Most practitioners still prefer modeling severity and loss under the Gaussian distributional assumption explicitly or implicitly. In practice, there are 3 commonly used approaches, as elaborated below.

– First of all, the simple OLS regression to model severity and loss directly without any transformation remains the number one choice due to the simplicity. Given the inconsistency between the empirical data range and the conceptual domain for a Gaussian distribution, it is evidential that this approach is problematic.

– Secondly, the OLS regression to model LOG transformed severity and loss under the Lognormal distributional assumption is also a common approach. In this method, Log(Y) instead of Y is estimated. However, given E(Log(Y)|X) != Log(E(Y|X)), the estimation bias is introduced and therefore should be corrected by MSE / 2. In addition, the positive domain of a Lognormal might not work well in cases of losses with a lower bound that can be either zero or a known threshold value.

– At last, the Tobit regression under the censored Normal distribution seems a viable solution that supports the non-negative or any above-threshold values shown in severity or loss measures. Nonetheless, the censorship itself is questionable given that the unobservability of negative or below-threshold values is not due to the censorship but attributable to the data nature governed by the data collection process. Therefore, the argument for the data censorship is not well supported.

Considering the aforementioned challenge, I investigated and experimented various approaches given different data characteristics observed empirically.

– In cases of severity or loss observed in the range of (0, inf), GLM under Gamma or Inverse Gaussian distributional assumption can be considered (https://statcompute.wordpress.com/2015/08/16/some-considerations-of-modeling-severity-in-operational-losses). In addition, the mean-variance relationship can be employed to assess the appropriateness of the correct distribution by either the modified Park test (https://statcompute.wordpress.com/2016/11/20/modified-park-test-in-sas) or the value of power parameter in the Tweedie distribution (https://statcompute.wordpress.com/2017/06/24/using-tweedie-parameter-to-identify-distributions).

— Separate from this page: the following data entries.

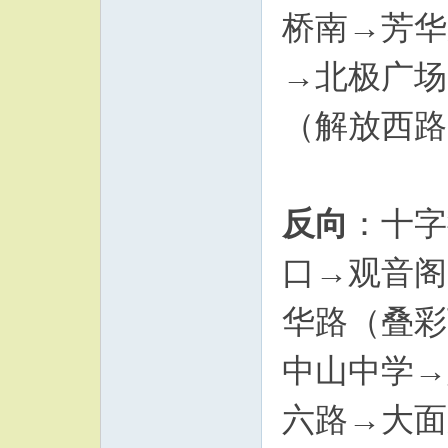
桥南→芳华
→北极广场
（解放西路
反向
：十字
口→观音阁
华路（叠彩
中山中学→
六路→大面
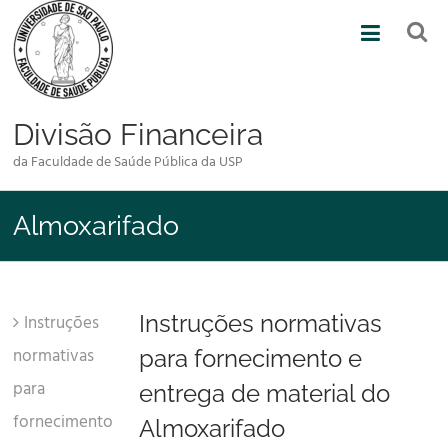
Skip
to
content
Divisão Financeira
da Faculdade de Saúde Pública da USP
Almoxarifado
Instruções normativas
Instruções
normativas
para fornecimento e
para
entrega de material do
fornecimento
Almoxarifado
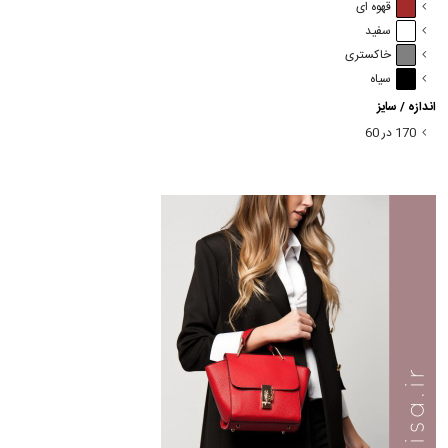
قهوه ای
سفید
خاکستری
سیاه
اندازه / سایز
170 در 60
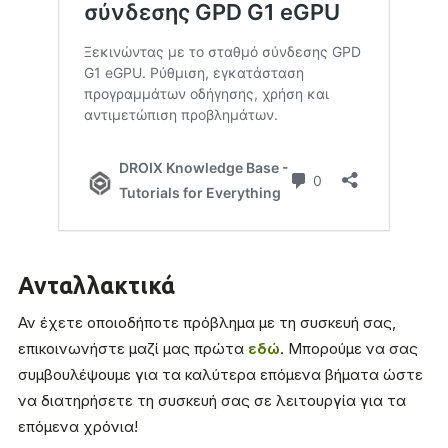
Ανταλλακτικά
Αν έχετε οποιοδήποτε πρόβλημα με τη συσκευή σας,
επικοινωνήστε μαζί μας πρώτα
εδώ
. Μπορούμε να σας
συμβουλέψουμε για τα καλύτερα επόμενα βήματα ώστε
να διατηρήσετε τη συσκευή σας σε λειτουργία για τα
επόμενα χρόνια!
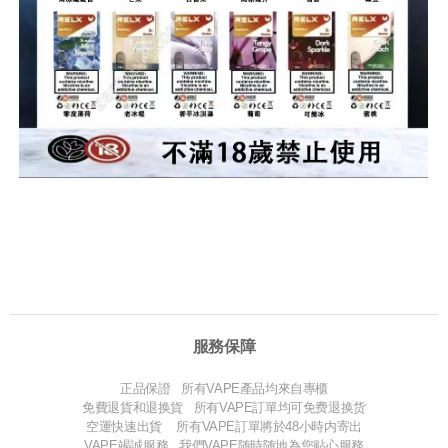
服務保障
正品保證 所有VAPE產品均來自專櫃
免費退貨和退换貨 所有VAPE訂單均可免费退换货
空運快速出貨 所有VAPE訂單將於48小時内寄出
VAPE竭誠服務 我們VAPE随時随地為您贴心服務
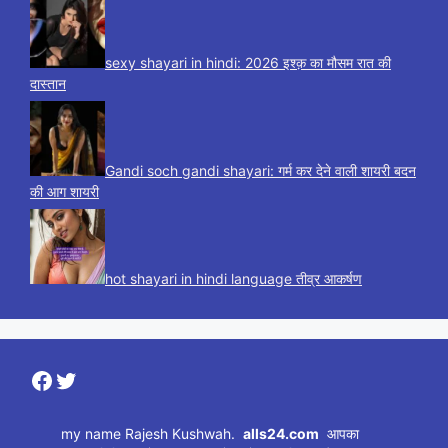
sexy shayari in hindi: 2026 इश्क़ का मौसम रात की
दास्तान
Gandi soch gandi shayari: गर्म कर देने वाली शायरी बदन
की आग शायरी
hot shayari in hindi language तीव्र आकर्षण
Facebook
Twitter
my name Rajesh Kushwah.
alls24.com
आपका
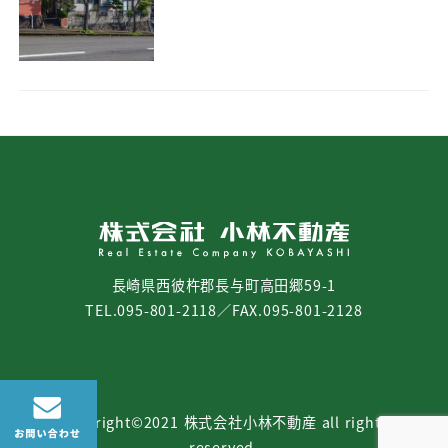
長崎県西彼杵郡長与町高田郷59-1
TEL.095-801-2118／FAX.095-801-2128
copyright©2021 株式会社小林不動産 all rights
reserved.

– In cases of severity or loss observed in the range of [alpha, inf) with alpha being positive, then a regression under the type-I Pareto distribution (https://statcompute.wordpress.com/2016/12/11/estimate-regression-with-type-i-pareto-response) can be considered. However, there is a caveat that the conditional mean only exists when the shape parameter is large than 1.

– In cases of severity or loss observed in the range of [0, inf) with a small number of zeros, then a regression under the Lomax distribution (https://statcompute.wordpress.com/2016/11/13/parameter-estimation-of-pareto-type-ii-distribution-with-nlmixed-in-sas) or the Tweedie distribution (https://statcompute.wordpress.com/2017/06/29/model-operational-loss-directly-with-tweedie-glm) can be considered. For the Lomax model, it is worth pointing out that the shape parameter alpha has to be large than 2 in order to to have both mean and variance defined.

– In cases of severity or loss observed in the range of [0, inf) with many zeros, then a ZAGA or ZAIG model (https://statcompute.wordpress.com/2017/09/17/model-non-negative-numeric-outcomes-with-zeros) can be considered by assuming the measure governed by a mixed distribution between the point-mass at zeros and the standard Gamma or Inverse Gaussian. As a result, a ZA model consists of 2 sub-models, a nu model separating zeros and positive values and a mu model estimating the conditional mean of positive values.